User's buying behavior prediction is extremely important to product distribution and advertisement putting, finds the user of strong desire to purchase can effectively reduce the input to distribution and advertisement.Implementation step as: 1) user data is collected, and the information slip of filling out when using the user to buy product is as training data, as comprises: the age, length of surfing the Net, sex, family income, whether the address bought the similar functions product, purchasing channel, job specification etc.; 2) preference pattern, computing method and the parameter that needs; 3) use machine learning method, learn out best parameter; 4) with each user that do not do shopping as the active user, in the model and parameter before the corresponding input of its information, each user is bought the possibility of product and makes a prediction.

In the practical application 1) characteristic mostly be isomery, nonnumeric.Therefore use method of the present invention can better find the user similar with the active user, thereby reach better prediction effect, the product advertising expense is finally saved in the advertisement of directed input.

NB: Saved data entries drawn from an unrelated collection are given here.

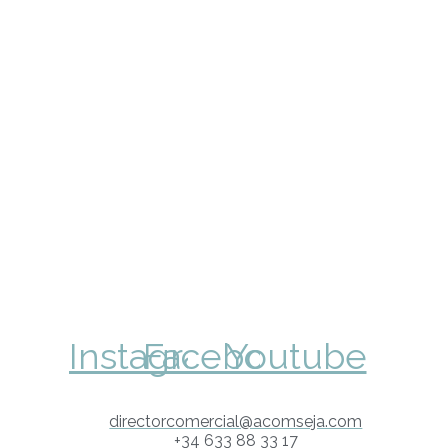
Instagram
Facebook
Youtube
directorcomercial@acomseja.com
+34 633 88 33 17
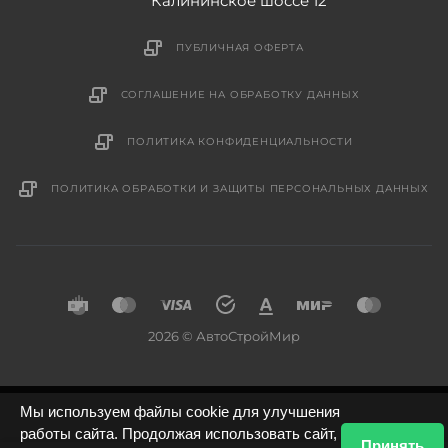
Калининское шоссе 12
ПУБЛИЧНАЯ ОФЕРТА
СОГЛАШЕНИЕ НА ОБРАБОТКУ ДАННЫХ
ПОЛИТИКА КОНФИДЕНЦИАЛЬНОСТИ
ПОЛИТИКА ОБРАБОТКИ И ЗАЩИТЫ ПЕРСОНАЛЬНЫХ ДАННЫХ
2026 © АвтоСтройМир
Мы используем файлы cookie для улучшения
работы сайта. Продолжая использовать сайт,
Принять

Again for example, the present invention also can be used to carry out music recommend.Utilize the user to listen the song number of times and give a mark as Y, other various user characteristicses and melody characteristic are as X, and judges is liked the possibility of some new song.Thereby recommend the music prefer for the user.Also can use the abundant and characteristic that quantizes of the present invention.Similar have, the network friend recommendation, and books are recommended.

Certainly, also can use with as decision of a game prediction, information retrieval, spam is classified, other fields such as news importance degree prediction.

Though the present invention is described through preferred embodiment, yet the present invention is not limited to described embodiment here, also comprises various changes and the variation of being made without departing from the present invention.

Claims

1. characteristic extending method that is used for regression forecasting, said method comprises:

2. characteristic extending method based on MapReduce, said method comprises:

3. regression forecasting method, said method comprises:

Step a) utilization method according to claim 1 or claim 2 expands the dimension of each former data point X, the data point after obtaining expanding;

4. regression forecasting method based on MapReduce, this method comprises:

Step 41) utilize method as claimed in claim 2 that the dimension of each former data point X is expanded, the data point after obtaining expanding;

5. adopt KL distance, cosine distance or Euclidean distance to calculate similarity for the dimension after the different expansions regression forecasting method according to claim 4, said step 42).

6. regression forecasting device based on MapReduce, said device comprises:

Be used to utilize method as claimed in claim 2 that the dimension of each former data point X is expanded, the device of the data point after obtaining expanding;

7. one kind has the supervision machine learning method, and said method comprises:

2) utilize characteristic extending method according to claim 1 or claim 2 that data point X is expanded;

8. machine learning method according to claim 7, wherein model formation is a regressive prediction model in the step 3); Said step 4) utilization such as claim 3,4, one of 5 described regression forecasting methods are predicted, and are predicted the outcome.

9. according to claim 7 or 8 described machine learning methods; Said method is used to carry out weather forecast, disease forecasting, user's buying behavior prediction, music recommend, network friend recommendation, and books are recommended, the decision of a game prediction, information retrieval; The spam classification, news importance degree prediction etc.